Le principe suivant, très important dans le fonctionnement de la Procuratie, c'était la concentration d'action. Elle se basait sur le fait qu'il n'y avait qu'un seul office central au Royaume qui assurait la défense, en principe à tous les sujets de la propriété publique. Les affaires concernant le Fisc, les établissements publiques, les communes rurales et municipales, les établissements de bienfaisance et associations religieuses, les hôpitaux etc., devaient être alors examinées et préparées à la défense par l'office de Varsovie. Ce n'étaient que les avocats-défenseurs speciaux, près de tribunaux civils de la première instance, dans les voïvodies particulières, qui accomplissaient la défense au nom de la Procuratie.

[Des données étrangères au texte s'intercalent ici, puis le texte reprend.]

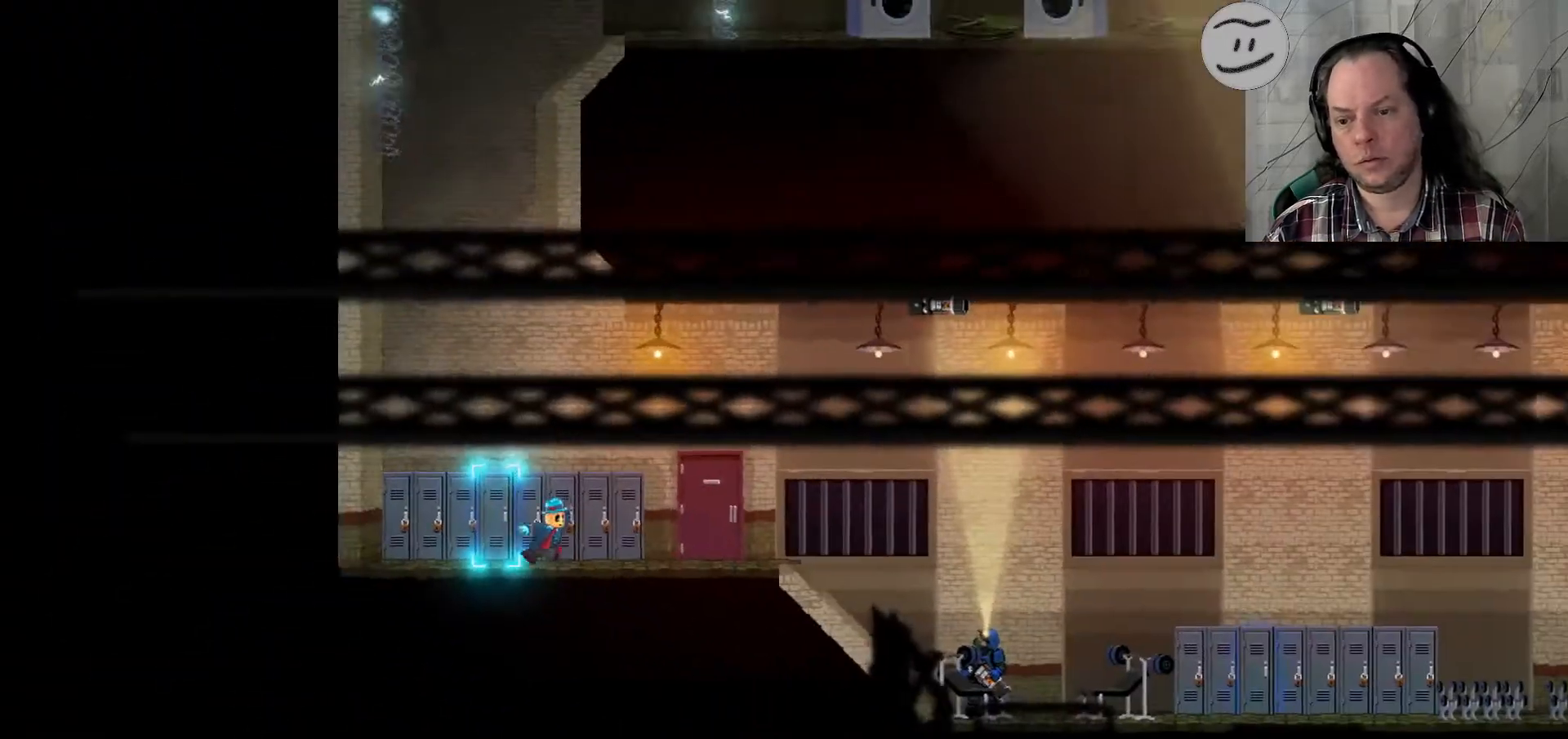
{"buttons": [], "left_stick": "right", "right_stick": "center", "events": [[400, "SQUARE", "up"]]}
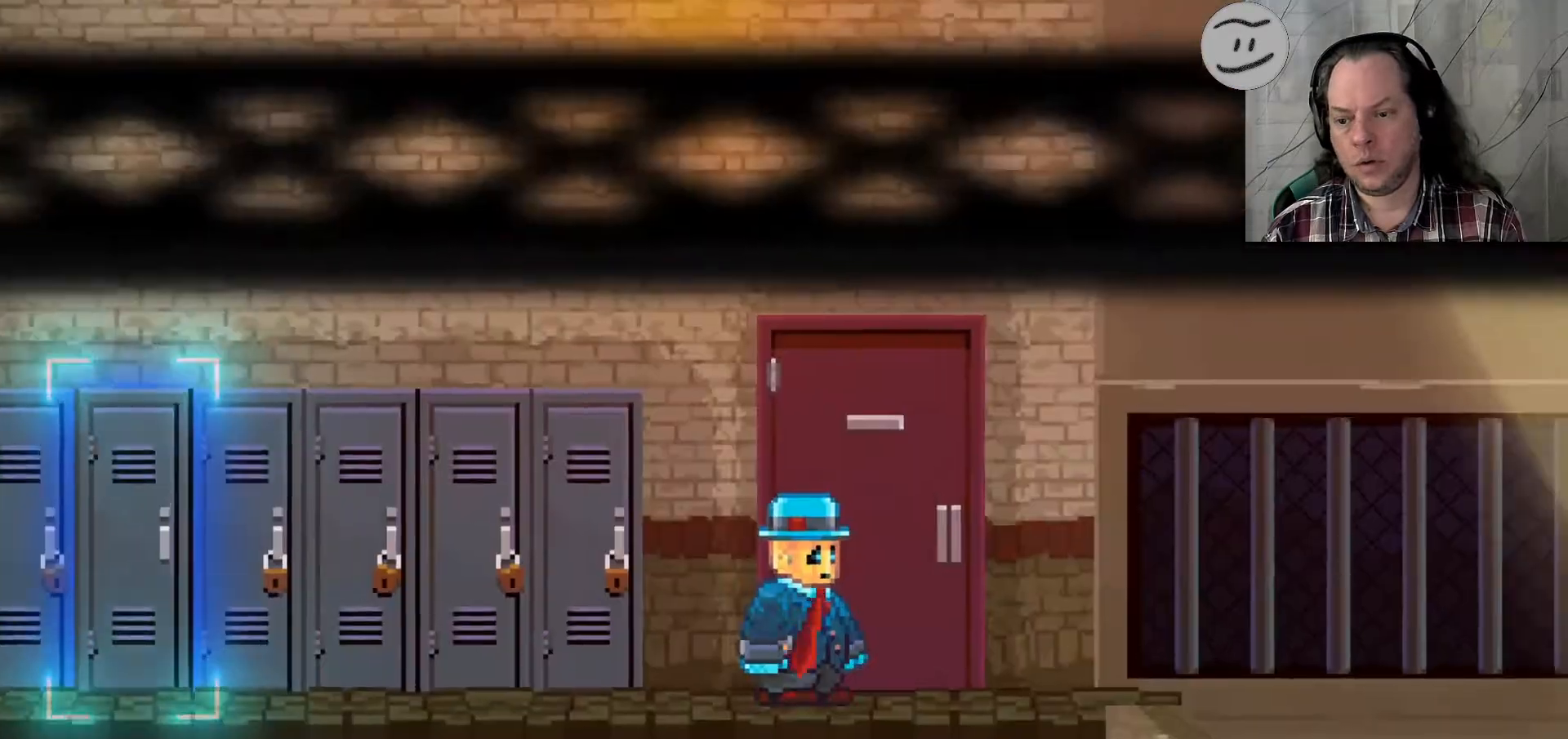
{"buttons": [], "left_stick": "up-right", "right_stick": "center", "events": [[133, "left_stick", "up-right"]]}
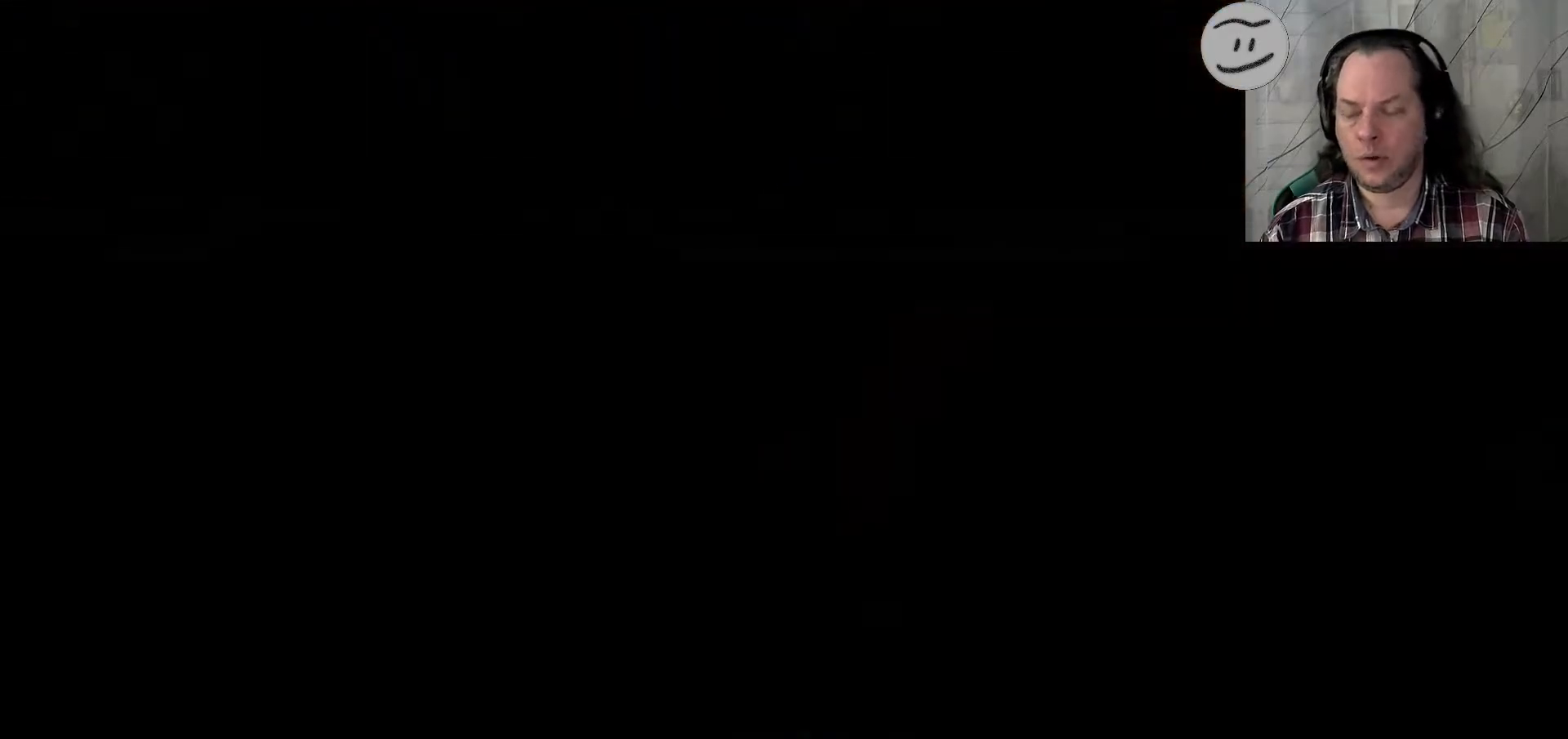
{"buttons": [], "left_stick": "center", "right_stick": "center", "events": [[167, "left_stick", "right"], [300, "left_stick", "center"]]}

La Procuratie profitait également de certains privilèges dans la procédure devant les tribunaux. Dans les cas concernant le droit de proprieté des sujets publiques pouvaient se dérouler exclusivement devant le tribunal civil à Varsovie (privilegium fori). La concentration de la majorité d'affaires, au tribunal civil de Varsovie, uniformisait la jurisprudence dans ces affaires et facilitait la vigilance de la Procuratie sur la totalité des affaires du Fisc et des autres sujets de la proprieté publique. D'autre part, ce fait développa considérablement la correspondance de la Procuratie avec les commissions de voïvodies, dans le but d'obtenir des certificats et des documents nécessaires. Le droit de demander le triple ajournement de six mois était, outre privilegium fori, le plus important privilège de la Procuratie.

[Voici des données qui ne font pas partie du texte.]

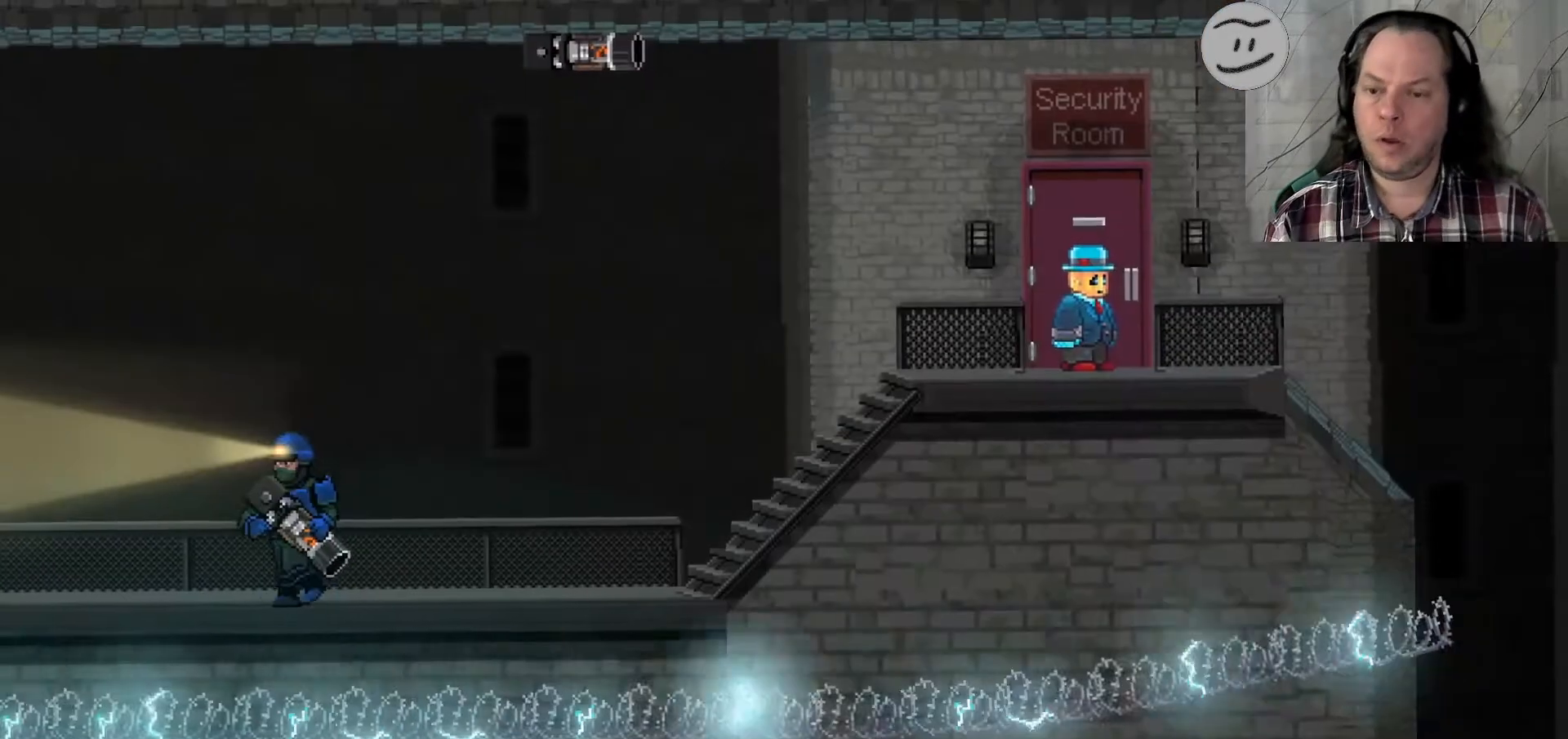
{"buttons": [], "left_stick": "center", "right_stick": "center", "events": [[100, "left_stick", "up-right"], [300, "left_stick", "center"]]}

Une fonction importante fut désignée par l'article 10 du décret royal du 11 octobre 1816. D'après cet article la Procuratie devait veiller à ce que les affaires y mentionnées ne fussent pas portées devant les tribunaux civils, mais qu'elles fussent introduites en voie administrative (ou à la juridiction administrative). De cette façon l'article 10 lia la Procuratie avec la juridiction administrative, ce qui
provoqua des nombreuses critiques.
Les opinions negatives des contemporains provoquèrent quelques tentatives pour liquider la Procuratie. Les projets présentés pendant ces tentatives visaient deux buts: on proposait la déconcentration du fonctionnement de la Procuratie et la formation des postes de cette institution dans les voïvodies, ou la décentralisation de la défense et son transfer aux organes de l'administration territoriale. Mais ces projets ne réussirent pas.

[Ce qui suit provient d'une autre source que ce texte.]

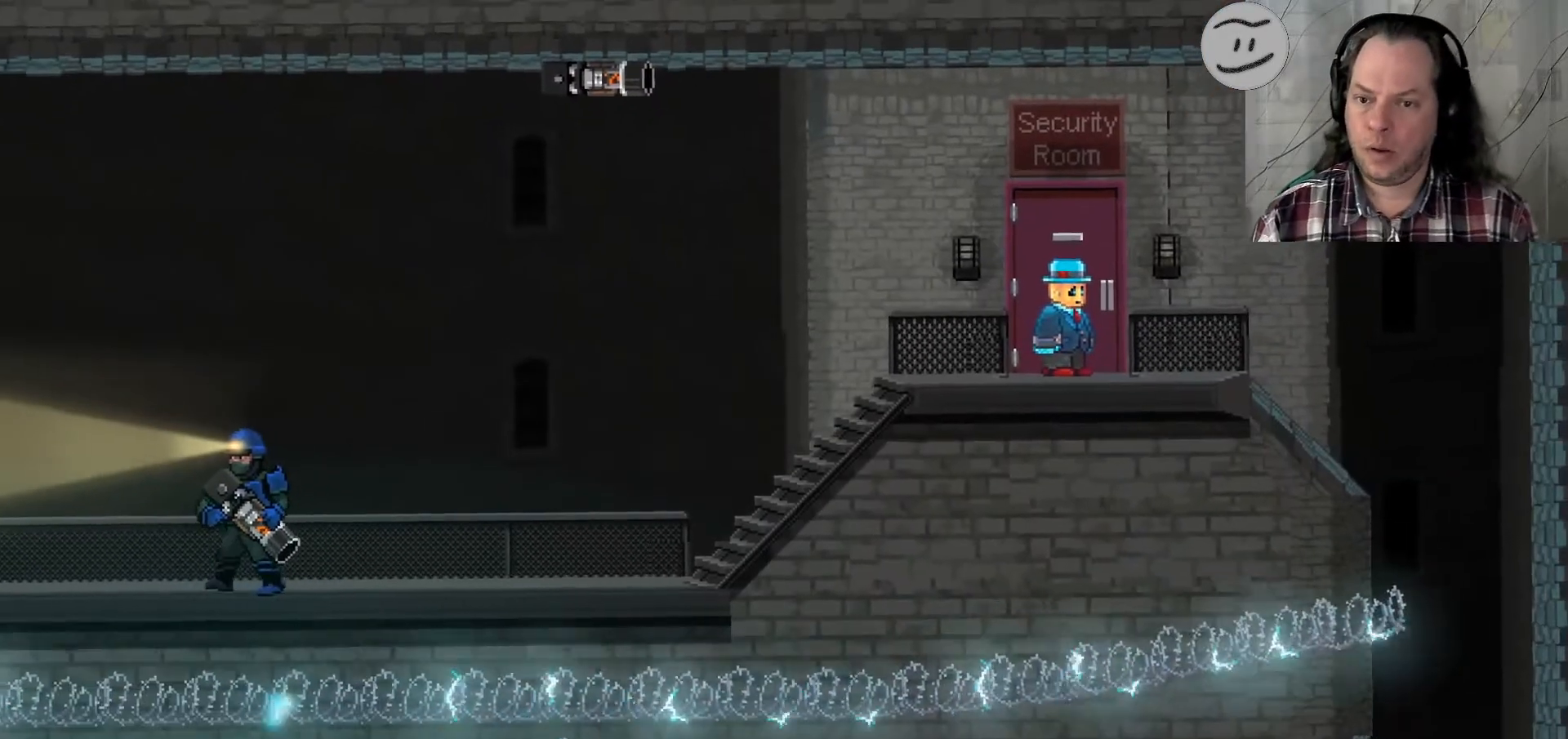
{"buttons": [], "left_stick": "center", "right_stick": "center", "events": []}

La Procuratie joua un rôle important dans la vie juridique du Royaume. Un grand nombre de juristes passèrent par cet office y obtenant des connaissances qui leur permirent d'occuper des hautes postes dans l'administration de la justice (présidents des tribunaux civils, juges de la Cour Suprême) et quelque fois aussi dans l'appareil administratif du Royaume. Elle accomplit une mission particulièrement importante après l'unification du Royaume avec l'Empire Russe, qui eut lieu dans les années 1866-1876. En gardant sa forme d'avant 1866, elle devint, pendant les années de la russification, un lieu d'asile des juristes polonais.